Joe Bouchard: We had thought about that. I started going through my family archive. And I could do a picture book that would be great. So I’m thinking I will write my memoirs coming up. I’m definitely going to do that. There was a book by the Heart sisters, Ann and Nancy Wilson, they each took a chapter. And they alternated chapters in the book. That was a fun read. And also, my friend, Dennis Dunaway from Alice Cooper, who I’ve worked with for years, we’ve spent over three years promoting his biography. He did a book called, My Life in the Alice Cooper Group. And we did book stores and we did all kinds of things.

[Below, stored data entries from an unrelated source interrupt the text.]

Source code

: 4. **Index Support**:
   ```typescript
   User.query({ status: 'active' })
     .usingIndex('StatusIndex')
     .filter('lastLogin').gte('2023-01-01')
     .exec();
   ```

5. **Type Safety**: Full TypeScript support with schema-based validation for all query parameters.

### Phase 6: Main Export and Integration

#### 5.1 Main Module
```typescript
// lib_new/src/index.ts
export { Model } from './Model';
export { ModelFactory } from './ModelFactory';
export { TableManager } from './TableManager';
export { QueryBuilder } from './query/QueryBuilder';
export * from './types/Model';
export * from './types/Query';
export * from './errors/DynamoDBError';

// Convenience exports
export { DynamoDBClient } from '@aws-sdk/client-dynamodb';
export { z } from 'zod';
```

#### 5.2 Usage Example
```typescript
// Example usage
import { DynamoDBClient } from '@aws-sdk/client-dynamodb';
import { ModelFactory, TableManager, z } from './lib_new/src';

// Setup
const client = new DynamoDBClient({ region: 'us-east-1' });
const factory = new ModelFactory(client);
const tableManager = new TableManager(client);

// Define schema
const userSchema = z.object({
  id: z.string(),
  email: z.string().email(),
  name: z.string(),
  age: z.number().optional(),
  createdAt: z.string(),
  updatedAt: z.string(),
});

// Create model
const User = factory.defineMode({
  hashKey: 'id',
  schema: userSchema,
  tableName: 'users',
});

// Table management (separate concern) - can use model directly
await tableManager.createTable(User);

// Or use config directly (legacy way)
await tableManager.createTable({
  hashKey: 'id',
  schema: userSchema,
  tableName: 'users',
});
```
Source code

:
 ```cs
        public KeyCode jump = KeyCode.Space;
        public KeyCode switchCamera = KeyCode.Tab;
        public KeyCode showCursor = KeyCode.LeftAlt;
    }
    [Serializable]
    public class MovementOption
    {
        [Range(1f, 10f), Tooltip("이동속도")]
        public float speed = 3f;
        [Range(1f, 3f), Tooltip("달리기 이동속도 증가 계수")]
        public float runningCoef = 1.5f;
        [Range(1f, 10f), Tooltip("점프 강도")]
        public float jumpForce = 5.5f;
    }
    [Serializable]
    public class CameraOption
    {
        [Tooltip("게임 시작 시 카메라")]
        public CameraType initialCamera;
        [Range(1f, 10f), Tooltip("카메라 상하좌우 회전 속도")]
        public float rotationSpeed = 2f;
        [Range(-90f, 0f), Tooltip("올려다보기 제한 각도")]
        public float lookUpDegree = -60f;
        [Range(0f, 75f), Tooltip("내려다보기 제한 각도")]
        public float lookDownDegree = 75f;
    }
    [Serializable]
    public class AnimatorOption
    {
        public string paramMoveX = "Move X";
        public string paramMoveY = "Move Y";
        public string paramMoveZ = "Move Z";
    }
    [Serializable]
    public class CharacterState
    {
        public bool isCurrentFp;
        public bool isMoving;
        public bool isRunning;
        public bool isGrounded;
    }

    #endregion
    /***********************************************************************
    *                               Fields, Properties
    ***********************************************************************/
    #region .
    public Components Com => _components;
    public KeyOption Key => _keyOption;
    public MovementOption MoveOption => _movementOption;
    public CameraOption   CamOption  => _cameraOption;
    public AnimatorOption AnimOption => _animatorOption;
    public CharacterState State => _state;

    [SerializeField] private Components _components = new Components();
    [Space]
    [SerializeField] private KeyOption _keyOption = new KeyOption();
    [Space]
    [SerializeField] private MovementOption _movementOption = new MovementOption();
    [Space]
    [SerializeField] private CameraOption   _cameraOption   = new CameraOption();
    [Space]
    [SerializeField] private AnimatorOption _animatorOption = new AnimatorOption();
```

So, I understand what the process is about. I’ve actually written educational books. I wrote a beginning guitar book. I wrote a couple of bass books. I wrote a couple of rock piano books. So I’ve had a little experience in that. But I really would like to do a book. For a long time I said, “No, I’ll never do a book.” But now I’m starting to think, “Yeah, I could do a book.” And I love reading rock bios. That’s mostly what I read is biographies.
ANTIHERO: I’m the same. I enjoy my spare time reading a lot of rock bios, myself. I must check out the Heart one that you mentioned there.
Joe Bouchard: Yeah, I forget what it’s called.
ANTIHERO: I’ll look it up.
Joe Bouchard: But it’s by Ann and Nancy Wilson. It’s very good.
ANTIHERO: Okay, that’s great. Joe, thank you very much for chatting. Good luck with your album. Hopefully you’ll get an opportunity very soon to get out and play some of those new songs live again.
Joe Bouchard: Oh, yeah, definitely. We’re definitely going to do that. It was great talking to you. Thanks for the chat, I appreciate it.
ANTIHERO: Thank you very much for talking to me. Have a good day.